Dios finalmente habla. No responde con explicaciones humanas,
sino con preguntas que revelan Su grandeza. Le muestra a Job que
Él es soberano, sabio y poderoso.
Job 42:1-2
“Respondió Job a Jehová, y dijo:
Yo conozco que todo lo puedes, y que no hay pensamiento que se
esconda de ti.”
Job se humilla. Reconoce que Dios es todopoderoso, y que su
sabiduría supera nuestro entendimiento.
Job 42:5-6
“De oídas te había oído; mas ahora mis ojos te ven.

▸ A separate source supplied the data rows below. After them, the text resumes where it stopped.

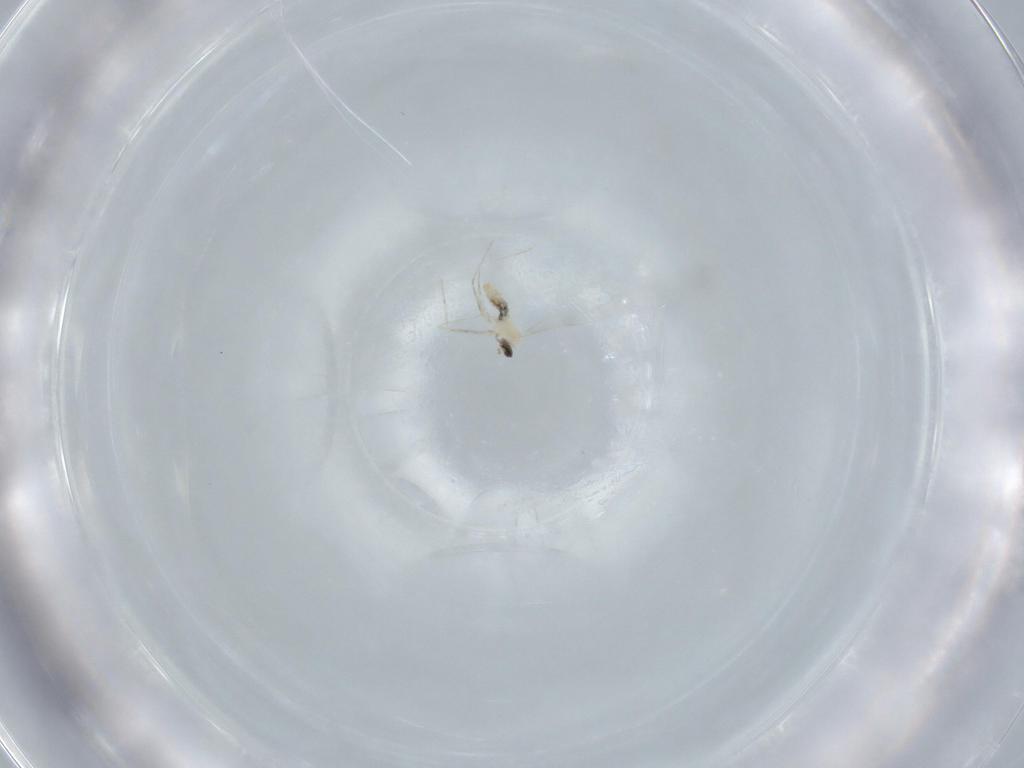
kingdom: Animalia
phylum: Arthropoda
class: Insecta
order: Diptera
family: Cecidomyiidae
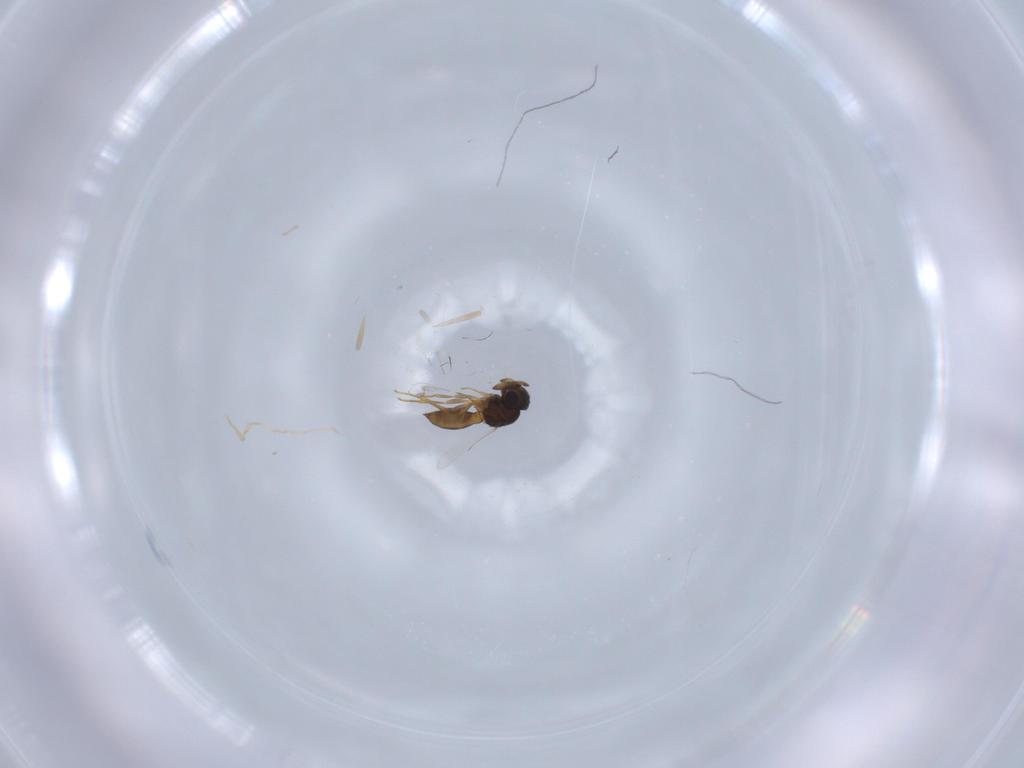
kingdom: Animalia
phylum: Arthropoda
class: Insecta
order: Hymenoptera
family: Scelionidae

Por tanto me aborrezco, y me arrepiento en polvo y ceniza.”*
Job ya no solo sabe de Dios, ahora **lo conoce** por experiencia.
Las pruebas no solo lo quebrantaron, también lo transformaron. Lo
acercaron más a Dios.
Job 42:10
“Y quitó Jehová la aflicción de Job, cuando él hubo orado por sus
amigos; y aumentó al doble todas las cosas que habían sido de
Job.”
Cuando Job ora por aquellos que lo criticaron, Dios lo restaura. No
solo le devuelve lo que perdió, sino el doble. Dios honra a los que
permanecen fieles.
Job 42:12-13
“Y bendijo Jehová el postrer estado de Job más que el
primero...Tuvo catorce mil ovejas, seis mil camellos, mil yuntas de
bueyes, y mil asnas.
Y tuvo siete hijos y tres hijas.”
Job es restaurado, bendecido en familia, salud y bienes. La fidelidad
trae fruto. Dios no se olvida de los que confían en Él.